(Page-level text extractions)

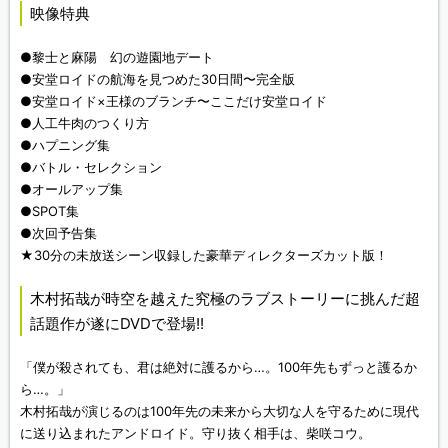
映像特典
●黎士と麻陽 幻の遊園地デート
●安堂ロイドの航海を見つめた30日間〜完全版
●安堂ロイド×王様のブランチ〜ここだけ安堂ロイド
●人工牛肉のつくり方
●ハプニング集
●バトル・セレクション
●オールアップ集
●SPOT集
●次回予告集
★30分の未放送シーン収録した豪華ディレクターズカット版！
木村拓哉が時空を越えた究極のラブストーリーに挑んだ超
話題作が遂にDVDで登場!!
「僕が殺されても、君は絶対に護るから…。100年先もずっと護るか
ら…。」
木村拓哉が演じるのは100年先の未来から大切な人を守るために現代
に送り込まれたアンドロイド。守り抜く相手は、柴咲コウ。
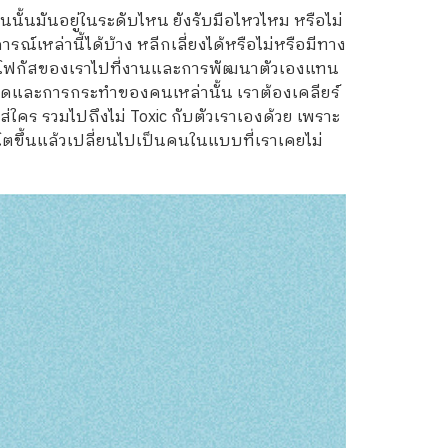
้นมันอยู่ในระดับไหน ยังรับมือไหวไหม หรือไม่
์เหล่านี้ได้บ้าง หลีกเลี่ยงได้หรือไม่หรือมีทาง
ลี่ยนโฟกัสของเราไปที่งานและการพัฒนาตัวเองแทน
ำพูดและการกระทำของคนเหล่านั้น เราต้องเคลียร์
ส่ใคร รวมไปถึงไม่ Toxic กับตัวเราเองด้วย เพราะ
ม่โตขึ้นแล้วเปลี่ยนไปเป็นคนในแบบที่เราเคยไม่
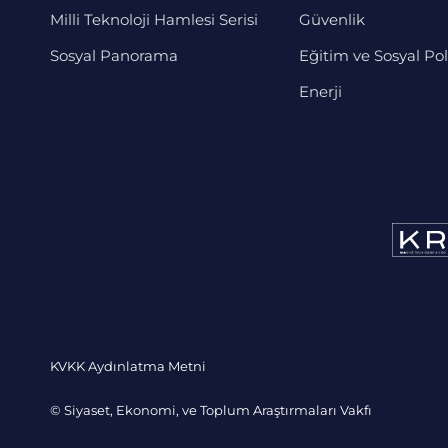
Milli Teknoloji Hamlesi Serisi
Güvenlik
Sosyal Panorama
Eğitim ve Sosyal Pol
Enerji
KVKK Aydınlatma Metni
© Siyaset, Ekonomi, ve Toplum Araştırmaları Vakfı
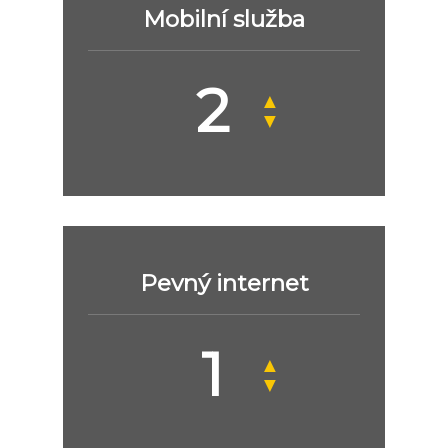
Mobilní služba
▲
▼
Pevný internet
▲
▼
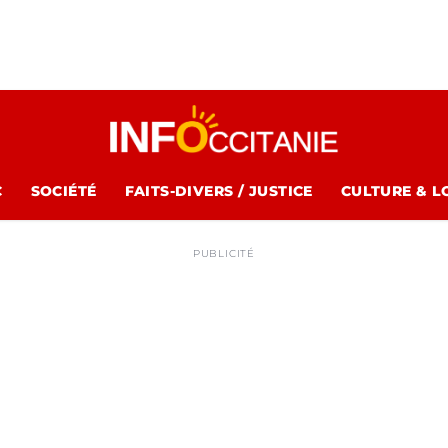
C
SOCIÉTÉ
FAITS-DIVERS / JUSTICE
CULTURE & L
PUBLICITÉ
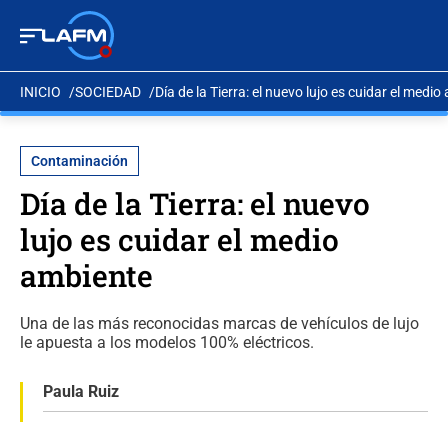
INICIO
SOCIEDAD
Día de la Tierra: el nuevo lujo es cuidar el medi
Contaminación
Día de la Tierra: el nuevo
lujo es cuidar el medio
ambiente
Una de las más reconocidas marcas de vehículos de lujo
le apuesta a los modelos 100% eléctricos.
Paula Ruiz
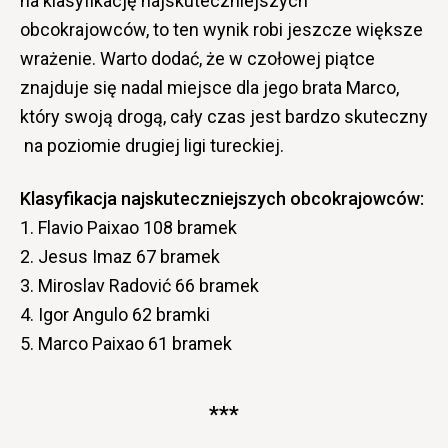
na klasyfikację najskuteczniejszych
obcokrajowców, to ten wynik robi jeszcze większe
wrażenie. Warto dodać, że w czołowej piątce
znajduje się nadal miejsce dla jego brata Marco,
który swoją drogą, cały czas jest bardzo skuteczny
na poziomie drugiej ligi tureckiej.
Klasyfikacja najskuteczniejszych obcokrajowców:
1. Flavio Paixao 108 bramek
2. Jesus Imaz 67 bramek
3. Miroslav Radović 66 bramek
4. Igor Angulo 62 bramki
5. Marco Paixao 61 bramek
***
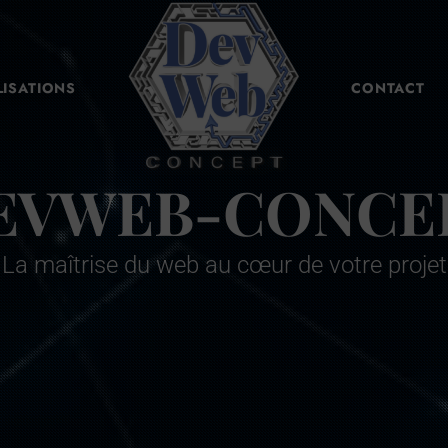
LISATIONS
CONTACT
EVWEB-CONCE
La maîtrise du web au cœur de votre projet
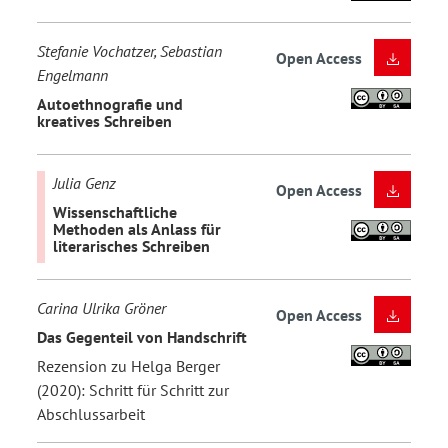
Stefanie Vochatzer, Sebastian
Open Access
Engelmann
Autoethnografie und
kreatives Schreiben
Julia Genz
Open Access
Wissenschaftliche
Methoden als Anlass für
literarisches Schreiben
Carina Ulrika Gröner
Open Access
Das Gegenteil von Handschrift
Rezension zu Helga Berger
(2020): Schritt für Schritt zur
Abschlussarbeit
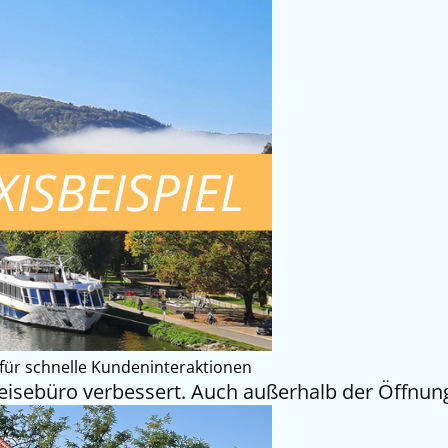
 für schnelle Kundeninteraktionen
 Reisebüro verbessert. Auch außerhalb der Öffnun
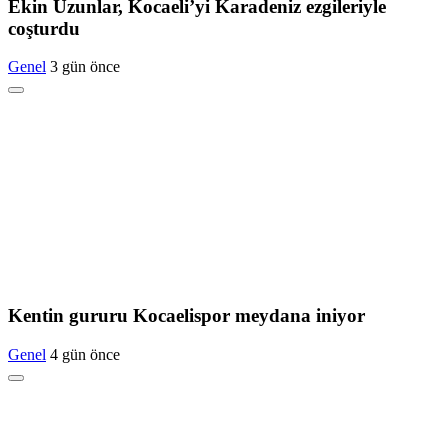
Ekin Uzunlar, Kocaeli’yi Karadeniz ezgileriyle
coşturdu
Genel
3 gün önce
Kentin gururu Kocaelispor meydana iniyor
Genel
4 gün önce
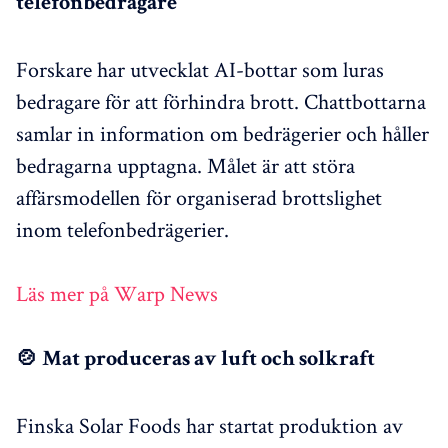
telefonbedragare
Forskare har utvecklat AI-bottar som luras
bedragare för att förhindra brott. Chattbottarna
samlar in information om bedrägerier och håller
bedragarna upptagna. Målet är att störa
affärsmodellen för organiserad brottslighet
inom telefonbedrägerier.
Läs mer på Warp News
🍲 Mat produceras av luft och solkraft
Finska Solar Foods har startat produktion av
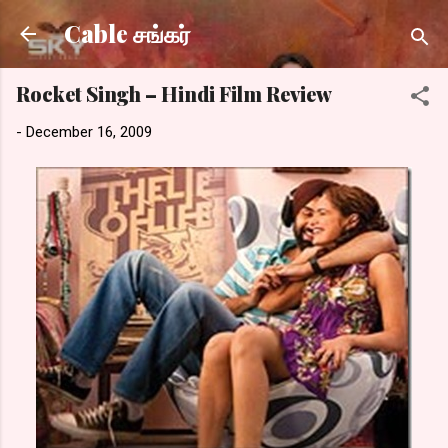
Skip to main content
Cable சங்கர்
Rocket Singh – Hindi Film Review
-
December 16, 2009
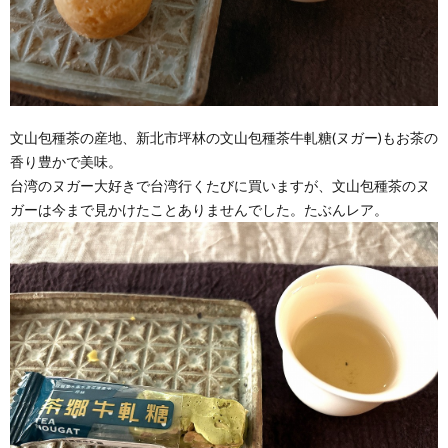
文山包種茶の産地、新北市坪林の文山包種茶牛軋糖(ヌガー)もお茶の
香り豊かで美味。
台湾のヌガー大好きで台湾行くたびに買いますが、文山包種茶のヌ
ガーは今まで見かけたことありませんでした。たぶんレア。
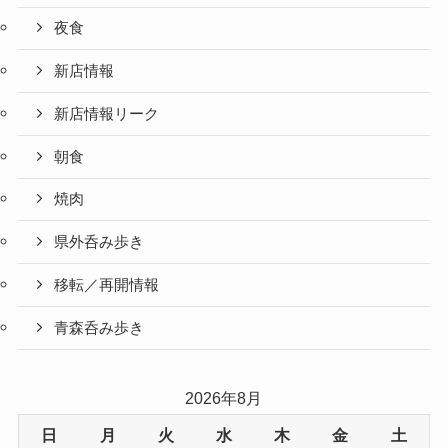
夜食
新店情報
新店情報リーク
朝食
焼肉
県外呑み歩き
移転／再開情報
青森呑み歩き
2026年8月
日
月
火
水
木
金
土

_Work instructions:_ Write out the lines above word for word, starting with the first line and going on through the line containing "La maîtrise du web au cœur de votre projet", with both of those lines included. Leave the pictures out of your answer.

_Output below:_
映像特典
●黎士と麻陽 幻の遊園地デート
●安堂ロイドの航海を見つめた30日間〜完全版
●安堂ロイド×王様のブランチ〜ここだけ安堂ロイド
●人工牛肉のつくり方
●ハプニング集
●バトル・セレクション
●オールアップ集
●SPOT集
●次回予告集
★30分の未放送シーン収録した豪華ディレクターズカット版！
木村拓哉が時空を越えた究極のラブストーリーに挑んだ超
話題作が遂にDVDで登場!!
「僕が殺されても、君は絶対に護るから…。100年先もずっと護るか
ら…。」
木村拓哉が演じるのは100年先の未来から大切な人を守るために現代
に送り込まれたアンドロイド。守り抜く相手は、柴咲コウ。
้นมันอยู่ในระดับไหน ยังรับมือไหวไหม หรือไม่
์เหล่านี้ได้บ้าง หลีกเลี่ยงได้หรือไม่หรือมีทาง
ลี่ยนโฟกัสของเราไปที่งานและการพัฒนาตัวเองแทน
ำพูดและการกระทำของคนเหล่านั้น เราต้องเคลียร์
ส่ใคร รวมไปถึงไม่ Toxic กับตัวเราเองด้วย เพราะ
ม่โตขึ้นแล้วเปลี่ยนไปเป็นคนในแบบที่เราเคยไม่
Milli Teknoloji Hamlesi Serisi
Güvenlik
Sosyal Panorama
Eğitim ve Sosyal Pol
Enerji
KVKK Aydınlatma Metni
© Siyaset, Ekonomi, ve Toplum Araştırmaları Vakfı
Mobilní služba
▲
▼
Pevný internet
▲
▼
C
SOCIÉTÉ
FAITS-DIVERS / JUSTICE
CULTURE & L
PUBLICITÉ
INICIO
SOCIEDAD
Día de la Tierra: el nuevo lujo es cuidar el medi
Contaminación
Día de la Tierra: el nuevo
lujo es cuidar el medio
ambiente
Una de las más reconocidas marcas de vehículos de lujo
le apuesta a los modelos 100% eléctricos.
Paula Ruiz
na klasyfikację najskuteczniejszych
obcokrajowców, to ten wynik robi jeszcze większe
wrażenie. Warto dodać, że w czołowej piątce
znajduje się nadal miejsce dla jego brata Marco,
który swoją drogą, cały czas jest bardzo skuteczny
na poziomie drugiej ligi tureckiej.
Klasyfikacja najskuteczniejszych obcokrajowców:
1. Flavio Paixao 108 bramek
2. Jesus Imaz 67 bramek
3. Miroslav Radović 66 bramek
4. Igor Angulo 62 bramki
5. Marco Paixao 61 bramek
***
LISATIONS
CONTACT
EVWEB-CONCE
La maîtrise du web au cœur de votre projet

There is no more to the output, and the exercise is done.